Sake Kasu Zanmai: What is Sake Kasu?

Sake Kasu Zanmai: What is Sake Kasu? 酒粕

Sake Lees: This is what is left after the sake has been pressed out of the mash. It is called ‘sake kasu’ in Japanese and it is used in home cooking in many ways to create wonderfully complex flavored dishes during the winter sake brewing season. Many traditional Japanese confection, cracker, snack companies and so on use a lot of kasu to flavor some of their products. Non-traditional things like ice cream, chocolate, bread and so on are flavored with kasu these days.

Sake kasu is a common sight in the fresh vegetable section of any grocery store in winter in Japan. The fragrance is quite fruity. Mechanically pressed sake kasu comes in ‘boards’, hard sheets of kasu, hand-pressed (teshibori) is looser and cumbly. The pictures below are of hand-pressed sake kasu. This was kasu made premium daiginjo sake and is made with Yamada Nishiki variety rice from Hyogo prefecture.

Teshibori Sake Kasu
Again, teshibori means ‘hand-pressed’.

Sake kasu can be eaten as is, the texture is quite like cheese but the taste is fruity and obviously tastes of sake.
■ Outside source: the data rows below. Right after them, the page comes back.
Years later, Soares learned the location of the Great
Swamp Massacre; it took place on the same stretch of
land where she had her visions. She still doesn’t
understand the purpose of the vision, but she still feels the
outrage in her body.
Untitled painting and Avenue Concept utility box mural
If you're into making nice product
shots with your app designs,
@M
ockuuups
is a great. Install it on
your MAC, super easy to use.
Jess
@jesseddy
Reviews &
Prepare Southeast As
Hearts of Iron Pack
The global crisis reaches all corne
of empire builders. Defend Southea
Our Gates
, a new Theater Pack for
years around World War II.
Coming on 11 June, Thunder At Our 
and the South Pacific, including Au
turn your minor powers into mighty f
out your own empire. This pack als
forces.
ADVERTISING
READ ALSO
This hand-pressed kasu still has quite a bit of alcohol content in it.

Opening 2 kilos of Teshibori Sake Kasu

Kasu-jiru (kasu soup): Base for soups and stews
Kasu-zuke (kasu marinade): Marinade fish and meat before grilling
Amazake (sweet sake): Melted in hot water, served with shredded ginger

Kasu can be lightly toasted and served with honey. Narazuke is pickled dark brown neri-kasu, kasu that has been allowed to age for several months.

In the next few days we will do some recipe articles based on sake kasu. We are calling the series, Sake Kasu Zanmai. Zanmai means to be luxuriously absorbed in something. Last year we did buri zanmai, a number of ways to enjoy yellowtail.
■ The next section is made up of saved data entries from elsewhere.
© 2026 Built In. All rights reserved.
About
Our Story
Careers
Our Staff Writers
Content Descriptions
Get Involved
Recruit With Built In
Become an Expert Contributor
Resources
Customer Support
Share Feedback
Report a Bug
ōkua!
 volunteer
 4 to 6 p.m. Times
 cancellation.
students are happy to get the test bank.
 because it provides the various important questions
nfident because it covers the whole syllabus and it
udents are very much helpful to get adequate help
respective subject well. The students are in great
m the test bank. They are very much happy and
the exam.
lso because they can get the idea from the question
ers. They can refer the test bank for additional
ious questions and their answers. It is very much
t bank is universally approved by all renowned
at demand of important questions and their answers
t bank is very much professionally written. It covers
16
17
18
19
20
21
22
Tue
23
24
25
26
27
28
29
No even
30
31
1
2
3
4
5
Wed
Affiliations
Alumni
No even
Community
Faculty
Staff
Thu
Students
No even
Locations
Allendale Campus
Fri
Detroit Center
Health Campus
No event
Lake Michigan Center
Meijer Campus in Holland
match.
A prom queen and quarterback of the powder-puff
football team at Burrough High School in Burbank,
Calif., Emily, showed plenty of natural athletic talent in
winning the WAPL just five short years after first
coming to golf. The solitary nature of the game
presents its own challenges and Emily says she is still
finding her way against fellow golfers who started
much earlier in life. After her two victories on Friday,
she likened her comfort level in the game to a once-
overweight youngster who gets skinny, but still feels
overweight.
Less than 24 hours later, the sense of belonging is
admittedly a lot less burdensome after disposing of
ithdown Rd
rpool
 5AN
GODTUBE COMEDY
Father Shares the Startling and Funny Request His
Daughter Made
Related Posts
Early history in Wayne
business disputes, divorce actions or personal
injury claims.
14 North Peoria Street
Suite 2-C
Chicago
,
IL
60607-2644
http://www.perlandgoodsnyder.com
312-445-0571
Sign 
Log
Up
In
6 Responses to “Sake Kasu Zanmai: What is Sake Kasu?”

  1. FFichiban says:

    Ooohh this sounds interesting indeed! Especially the chocolate and ice cream hee hee 🙂

  2. etsuko says:

    I love SakeKasu! and also, often use it in cooking. I baked non sugar Sake kasu cookies for my friend. It tasted like cheese crackers.

  3. diva says:

    have never heard of this but if it’s cheese-like sake, i’m in! intrigued! i can never say no to cheese..wonder if you can put this in a toastie.

  4. Peko Peko says:

    Hello Foodies, Sorry for the slow reply (again).

    FFichiban, Yes, I don’t think that I have had kasu ice cream yet — I have had sake kasu ‘soft cream’, as ice milk is called here. Sake kasu chocolate I have had, and it was excellent. (I tried shochu and even shoyu chocolate this year.)

    etsuko, oh, like cheese crackers? that sounds really nice! we will have to try baking with sake kasu!

    diva, the texture is like cheese, not the tasteね. but yeah, sake kasu is great!!

  5. Melinda says:

    Hello! It all sounds good. I must confess that I’ve only used sake kasu a couple of times b/c its consistency kind of scares me. But I will try it again soon!


  6. Stephina says:

    thank you for the information and imspiration! I melted some machine pressed sake kasu I got as a parting gift from a factory tour in Aboshi (outside of Himeji) with some yuzu marmelade and made an egg custard! Have I been drinking too much, or is this oshii des?